___ ページ抜粋

【PHP】PHP8.5リリース

  • 2025年11月21日
  • PHP

 PHP8.5がリリースされました。新機能は例によって次のページが読みやすく

PHP: PHP 8.5 Release Announcement
【PHP8.5】PHP8.5の新機能 #rfc – Qiita

 次ページが詳しいです。

PHP: PHP 8.4.x から PHP 8.5.x への移行 – Manual

 この記事は私視点で便利そうな機能と修正が必要そうな非推奨となった機能を紹介します。

 私的に特に便利そうな機能はパイプ演算子、#[\NoDiscard] 属性、array_first / array_last 関数あたりです。Uriクラスもそれなりに扱うことがありそうです。

 パイプ演算子は値を左から右へ流しながら処理をつないで書ける構文です。PHPの関数の引数は歴史的経緯により散らかっており、フレームワークやライブラリではしばしばこれをラッピングしてメソッドチェーン的に書けるようにするものがありました。パイプ演算子を用いると素のPHPでこれを整理して書きやすくなります。これは例えば次のように使えます。

<?php

// 配列関数を複数そのまま使うとネストした上に上下に変に移動する読み方をする必要があります。

______

課題の指示: PHP8.5リリースの記事を、途切れたところから書き継ぐこと。 データはPHP8.5リリースの記事とは無関係である。

___ データの内容

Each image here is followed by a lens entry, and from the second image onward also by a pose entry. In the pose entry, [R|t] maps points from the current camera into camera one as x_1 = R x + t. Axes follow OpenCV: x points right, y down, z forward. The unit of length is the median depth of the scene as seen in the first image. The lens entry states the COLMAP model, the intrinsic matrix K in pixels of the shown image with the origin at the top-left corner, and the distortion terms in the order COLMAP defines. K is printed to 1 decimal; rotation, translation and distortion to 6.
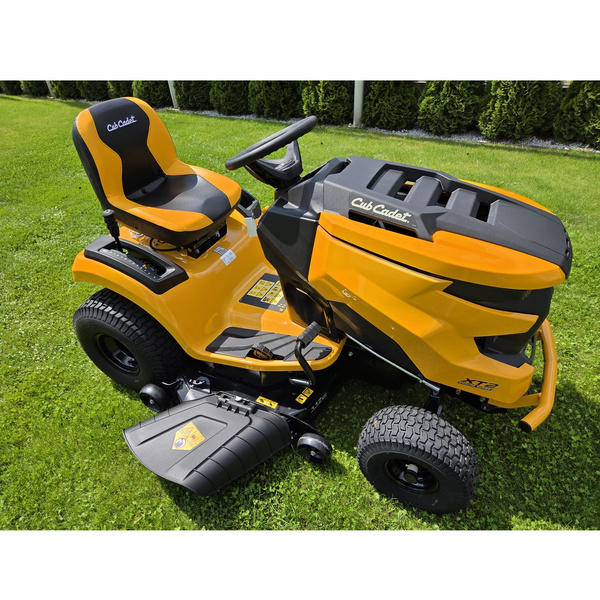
lens RADIAL K [[405.9, 0, 305.8], [0, 405.9, 308.3], [0, 0, 1]] dist [0.053277, -0.033849]
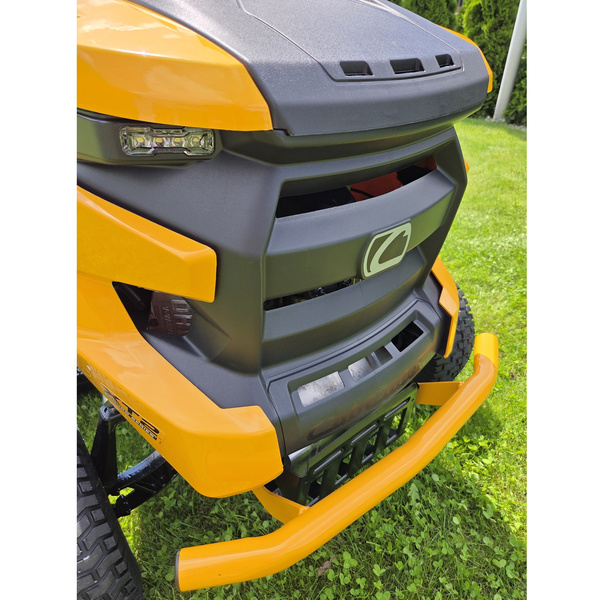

______

課題への解答:
// ↓の処理順を一見で理解しきるのは難しいです
$arr = [1, 2, 3, 4, 5];
$result = array_values(array_map(
	fn($x) => $x + 1,
	array_filter(
		array_map(
			fn($x) => $x * 2,
			$arr
		), fn($x) => $x > 5
	)
));
echo json_encode($result) . "\n";
// [7,9,11]

// パイプ演算子を使うと上から順に書き下すことができ、すっきりします。
// パイプ演算子は左側の値を、右側の一つの callable にそのまま渡します。
// ですので(fn($a) => 処理本体) のようにすると構文エラーを起こさず、自由に読みやすく処理を書けます。
$arr = [1, 2, 3, 4, 5];
$result = $arr |> (fn($a) => array_map(fn($x) => $x * 2, $a))
               |> (fn($a) => array_filter($a, fn($x) => $x > 5))
               |> (fn($a) => array_map(fn($x) => $x + 1, $a))
               |> (fn($a) => array_values($a));;
echo json_encode($result) . "\n";
// [7,9,11]

 #[\NoDiscard] 属性は呼び出し元が返り値を使わなかった場合に警告してくれます。よく使うのは恐らく例外の代わりにエラーを返り値として返す関数を書く時でしょう。例えば次です。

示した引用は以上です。